WHAT IS REQUIRED: Copy all the lines of the listing below exactly. Skip the images.

AVAILABLE RECORDS:
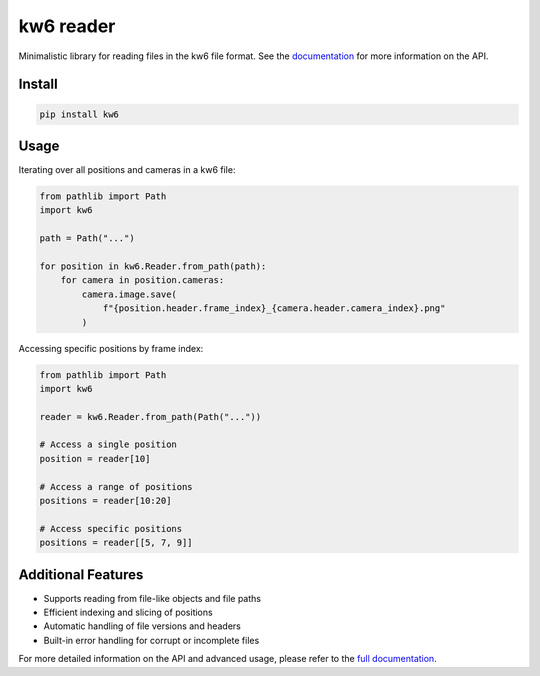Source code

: ==========
kw6 reader
==========

.. image:: https://badge.fury.io/py/kw6.svg
    :target: https://badge.fury.io/py/kw6

Minimalistic library for reading files in the kw6 file format. See the
`documentation <https://kw6.readthedocs.io/en/latest/>`_
for more information on the API.

Install
=======

.. code-block::

    pip install kw6

Usage
=====

Iterating over all positions and cameras in a kw6 file:

.. code-block:: python

    from pathlib import Path
    import kw6

    path = Path("...")

    for position in kw6.Reader.from_path(path):
        for camera in position.cameras:
            camera.image.save(
                f"{position.header.frame_index}_{camera.header.camera_index}.png"
            )

Accessing specific positions by frame index:

.. code-block:: python

    from pathlib import Path
    import kw6

    reader = kw6.Reader.from_path(Path("..."))
    
    # Access a single position
    position = reader[10]
    
    # Access a range of positions
    positions = reader[10:20]
    
    # Access specific positions
    positions = reader[[5, 7, 9]]

Additional Features
===================

- Supports reading from file-like objects and file paths
- Efficient indexing and slicing of positions
- Automatic handling of file versions and headers
- Built-in error handling for corrupt or incomplete files

For more detailed information on the API and advanced usage, please refer to the
`full documentation <https://kw6.readthedocs.io/en/latest/>`_.
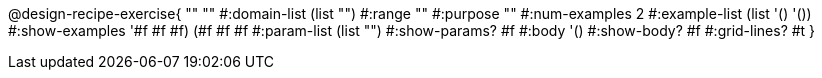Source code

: @design-recipe-exercise{ "" "" 
  #:domain-list (list "") 
  #:range "" 
  #:purpose "" 
  #:num-examples 2
  #:example-list (list '() '())  
  #:show-examples '((#f #f #f) (#f #f #f))
  #:param-list (list "") 
  #:show-params? #f 
  #:body '()
  #:show-body? #f #:grid-lines? #t }
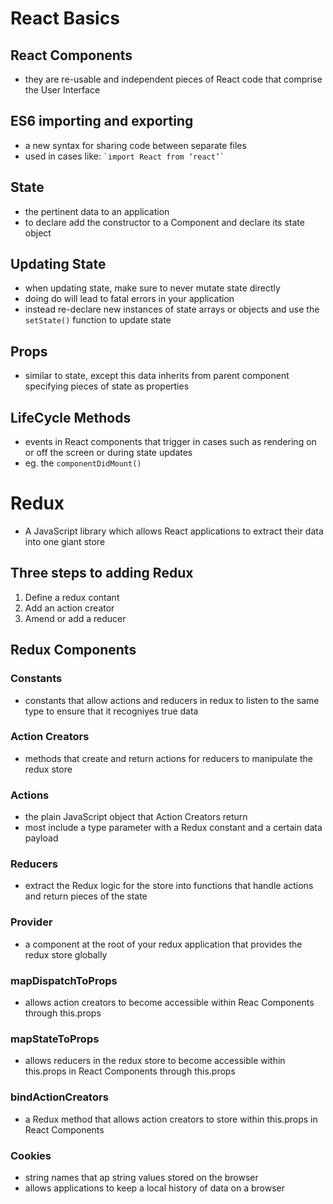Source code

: #+TTILE: REACT
#+HTML_HEAD: <link rel="stylesheet" type="text/css" href="style1.css" />
* React Basics
** React Components
- they are re-usable and independent pieces of React code that comprise the User Interface
** ES6 importing and exporting 
- a new syntax for sharing code between separate files
- used in cases like: =`import React from ‘react’`=
** State 
- the pertinent data to an application
- to declare add the constructor to a Component and declare its state object
** Updating State
- when updating state, make sure to never mutate state directly
- doing do will lead to fatal errors in your application
- instead re-declare new instances of state arrays or objects and use the =setState()= function to update state
** Props
- similar to state, except this data inherits from parent component specifying pieces of state as properties
** LifeCycle Methods
- events in React components that trigger in cases such as rendering on or off the screen or during state updates
- eg. the =componentDidMount()=
* Redux
- A JavaScript library which allows React applications to extract their data into one giant store
** Three steps to adding Redux
1) Define a redux contant
2) Add an action creator
3) Amend or add a reducer
** Redux Components
*** Constants
- constants that allow actions and reducers in redux to listen to the same type to ensure that it recogniyes true data
*** Action Creators
- methods that create and return actions for reducers to manipulate the redux store
*** Actions
- the plain JavaScript object that Action Creators return 
- most include a type parameter with a Redux constant and a certain data payload
*** Reducers
- extract the Redux logic for the store into functions that handle actions and return pieces of the state
*** Provider 
- a component at the root of your redux application that provides the redux store globally
*** mapDispatchToProps
- allows action creators to become accessible within Reac Components through this.props
*** mapStateToProps
- allows reducers in the redux store to become accessible within this.props in React Components through this.props
*** bindActionCreators
- a Redux method that allows action creators to store within this.props in React Components
*** Cookies
- string names that ap string values stored on the browser
- allows applications to keep a local history of data on a browser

EXERCISE RESULT:
Source code

: ==========
kw6 reader
==========

.. image:: https://badge.fury.io/py/kw6.svg
    :target: https://badge.fury.io/py/kw6

Minimalistic library for reading files in the kw6 file format. See the
`documentation <https://kw6.readthedocs.io/en/latest/>`_
for more information on the API.

Install
=======

.. code-block::

    pip install kw6

Usage
=====

Iterating over all positions and cameras in a kw6 file:

.. code-block:: python

    from pathlib import Path
    import kw6

    path = Path("...")

    for position in kw6.Reader.from_path(path):
        for camera in position.cameras:
            camera.image.save(
                f"{position.header.frame_index}_{camera.header.camera_index}.png"
            )

Accessing specific positions by frame index:

.. code-block:: python

    from pathlib import Path
    import kw6

    reader = kw6.Reader.from_path(Path("..."))
    
    # Access a single position
    position = reader[10]
    
    # Access a range of positions
    positions = reader[10:20]
    
    # Access specific positions
    positions = reader[[5, 7, 9]]

Additional Features
===================

- Supports reading from file-like objects and file paths
- Efficient indexing and slicing of positions
- Automatic handling of file versions and headers
- Built-in error handling for corrupt or incomplete files

For more detailed information on the API and advanced usage, please refer to the
`full documentation <https://kw6.readthedocs.io/en/latest/>`_.
Source code

: @design-recipe-exercise{ "" "" 
  #:domain-list (list "") 
  #:range "" 
  #:purpose "" 
  #:num-examples 2
  #:example-list (list '() '())  
  #:show-examples '((#f #f #f) (#f #f #f))
  #:param-list (list "") 
  #:show-params? #f 
  #:body '()
  #:show-body? #f #:grid-lines? #t }
Source code

: #+TTILE: REACT
#+HTML_HEAD: <link rel="stylesheet" type="text/css" href="style1.css" />
* React Basics
** React Components
- they are re-usable and independent pieces of React code that comprise the User Interface
** ES6 importing and exporting 
- a new syntax for sharing code between separate files
- used in cases like: =`import React from ‘react’`=
** State 
- the pertinent data to an application
- to declare add the constructor to a Component and declare its state object
** Updating State
- when updating state, make sure to never mutate state directly
- doing do will lead to fatal errors in your application
- instead re-declare new instances of state arrays or objects and use the =setState()= function to update state
** Props
- similar to state, except this data inherits from parent component specifying pieces of state as properties
** LifeCycle Methods
- events in React components that trigger in cases such as rendering on or off the screen or during state updates
- eg. the =componentDidMount()=
* Redux
- A JavaScript library which allows React applications to extract their data into one giant store
** Three steps to adding Redux
1) Define a redux contant
2) Add an action creator
3) Amend or add a reducer
** Redux Components
*** Constants
- constants that allow actions and reducers in redux to listen to the same type to ensure that it recogniyes true data
*** Action Creators
- methods that create and return actions for reducers to manipulate the redux store
*** Actions
- the plain JavaScript object that Action Creators return 
- most include a type parameter with a Redux constant and a certain data payload
*** Reducers
- extract the Redux logic for the store into functions that handle actions and return pieces of the state
*** Provider 
- a component at the root of your redux application that provides the redux store globally
*** mapDispatchToProps
- allows action creators to become accessible within Reac Components through this.props
*** mapStateToProps
- allows reducers in the redux store to become accessible within this.props in React Components through this.props
*** bindActionCreators
- a Redux method that allows action creators to store within this.props in React Components
*** Cookies
- string names that ap string values stored on the browser
- allows applications to keep a local history of data on a browser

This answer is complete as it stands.